55 Jahre alt wird das Familienunternehmen Hartlauer im kommenden Herbst. Der Name steht für Fotoequipment, Smartphones, Brillen und Hörakustik. „Wir ändern gerade unsere Strategie“, sagt Robert Hartlauer, Inhaber, Geschäftsführer und Sohn des legendären Gründers. „Wir fokussieren uns auf den Bereich Gesundheit.“

Dafür investierte Hartlauer in Graz-Straßgang 2,5 Millionen Euro in eine neue Hörgerätefertigung. „Es ist die modernste Europas“, schwärmt der Firmenchef. Das Haus in der Ankerstraße 6 gehörte einst dem Energieunternehmen Steweag-Steg, danach wurde es vom Messtechnikspezialisten Anton Paar für Forschungszwecke genutzt.

Know-how in Graz

Die Hörgerätefertigung von Hartlauer in Graz – der Sitz des Unternehmens befindet sich in Steyr (OÖ) – hat Tradition. Am bisherigen Standort in der Annenstraße drängte man sich auf 500 Quadratmetern, in Straßgang finden die rund 50 Beschäftigten nun 1500 Quadratmeter vor. Wegen des Know-how habe man sich bewusst für Graz entschieden. „Wir investieren in Präzision, Qualität und vor allem in die Menschen, die hier arbeiten“, betonte der Unternehmer bei der offiziellen Eröffnung am Dienstag.
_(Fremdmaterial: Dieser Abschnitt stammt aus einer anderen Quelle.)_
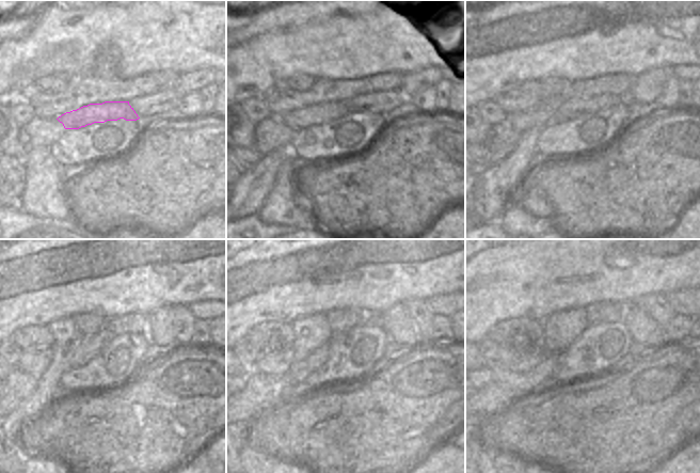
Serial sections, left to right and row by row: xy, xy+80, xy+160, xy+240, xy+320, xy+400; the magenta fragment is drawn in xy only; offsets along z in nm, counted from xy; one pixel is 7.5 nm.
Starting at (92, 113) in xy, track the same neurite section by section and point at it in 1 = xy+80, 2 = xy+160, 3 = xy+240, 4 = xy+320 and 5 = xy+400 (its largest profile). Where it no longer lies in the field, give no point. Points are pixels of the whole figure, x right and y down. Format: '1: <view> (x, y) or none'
1: xy+80 (297, 120)
2: xy+160 (541, 116)
3: xy+240 (35, 362)
4: xy+320 (270, 363)
5: xy+400 (514, 361)

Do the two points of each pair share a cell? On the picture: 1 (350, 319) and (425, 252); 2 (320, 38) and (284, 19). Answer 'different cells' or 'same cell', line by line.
1: different cells
2: same cell

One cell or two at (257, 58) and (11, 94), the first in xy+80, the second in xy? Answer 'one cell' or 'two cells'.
two cells

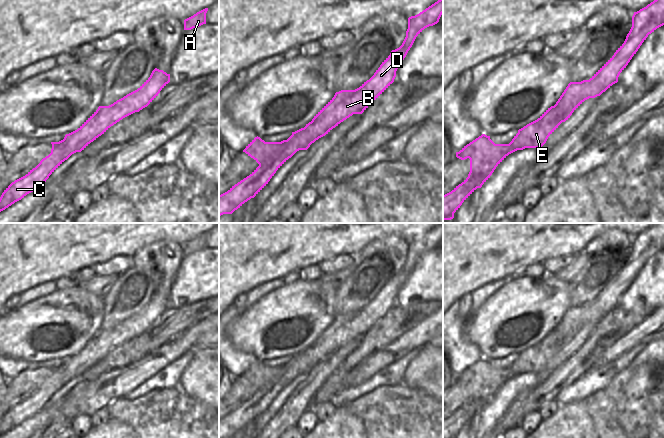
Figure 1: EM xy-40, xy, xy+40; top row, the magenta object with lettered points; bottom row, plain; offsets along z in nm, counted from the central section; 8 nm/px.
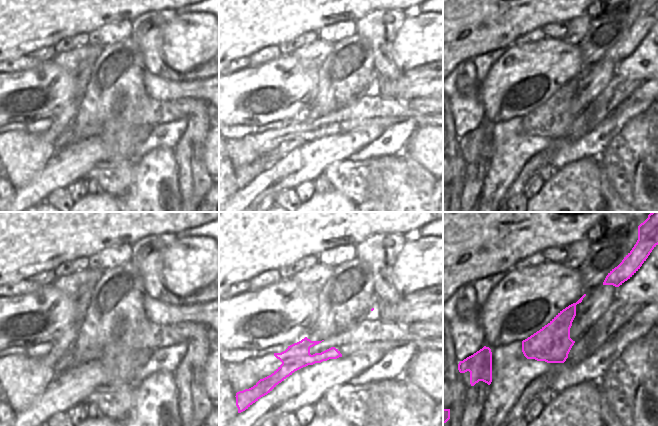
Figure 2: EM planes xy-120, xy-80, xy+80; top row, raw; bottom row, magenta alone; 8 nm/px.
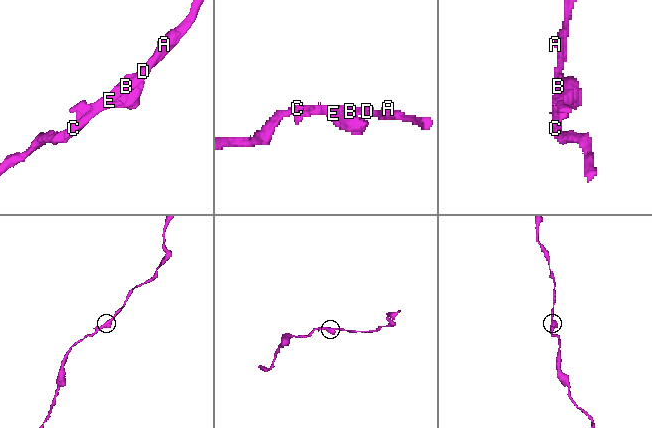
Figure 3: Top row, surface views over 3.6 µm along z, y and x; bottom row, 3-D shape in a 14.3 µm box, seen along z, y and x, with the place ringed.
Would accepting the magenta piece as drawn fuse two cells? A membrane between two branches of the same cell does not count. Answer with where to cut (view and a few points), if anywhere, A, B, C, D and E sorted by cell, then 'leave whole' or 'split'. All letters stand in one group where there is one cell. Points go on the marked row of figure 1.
no cut | A B C D E | leave whole

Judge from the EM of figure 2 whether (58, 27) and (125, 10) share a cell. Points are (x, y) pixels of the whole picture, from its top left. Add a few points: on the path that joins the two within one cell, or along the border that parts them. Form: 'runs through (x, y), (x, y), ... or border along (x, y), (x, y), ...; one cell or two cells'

„Die Hörakustik ist ein stark wachsender Bereich“, erläutert Hartlauer. Das liege zum einen an der demografischen Entwicklung und der alternden Gesellschaft, zum anderen daran, dass bei Hörgeräten große technologische Fortschritte erzielt wurden. Schließlich, so Hartlauer: „Ein Hörgerät zu tragen wird immer weniger stigmatisiert. Wir sprechen lieber von Hörsystemen. Die jüngste Generation ist ein kleines Wunderwerk im Ohr.“

Am neuen Standort werden in diesem Jahr mittels 3D-Druck rund 80.000 maßgefertigte Otoplastiken hergestellt – aus den individuell angepassten Ohrpasstücken entstehen Lärmprotektoren (Gehörschutz) oder Hörgeräte. Bis zu 35.000 Stück werde man heuer für den Heimmarkt produzieren, schätzt Hartlauer und verortet damit sein Unternehmen „als Nummer eins oder zwei in Österreich“. Das Labor in der Ankerstraße ist mit einer Kapazität von 170.000 Einheiten pro Jahr für die steigende Nachfrage gerüstet, „wir sind in der Lage, auch für andere Hörakustik-Unternehmen Hörsysteme zu fertigen“.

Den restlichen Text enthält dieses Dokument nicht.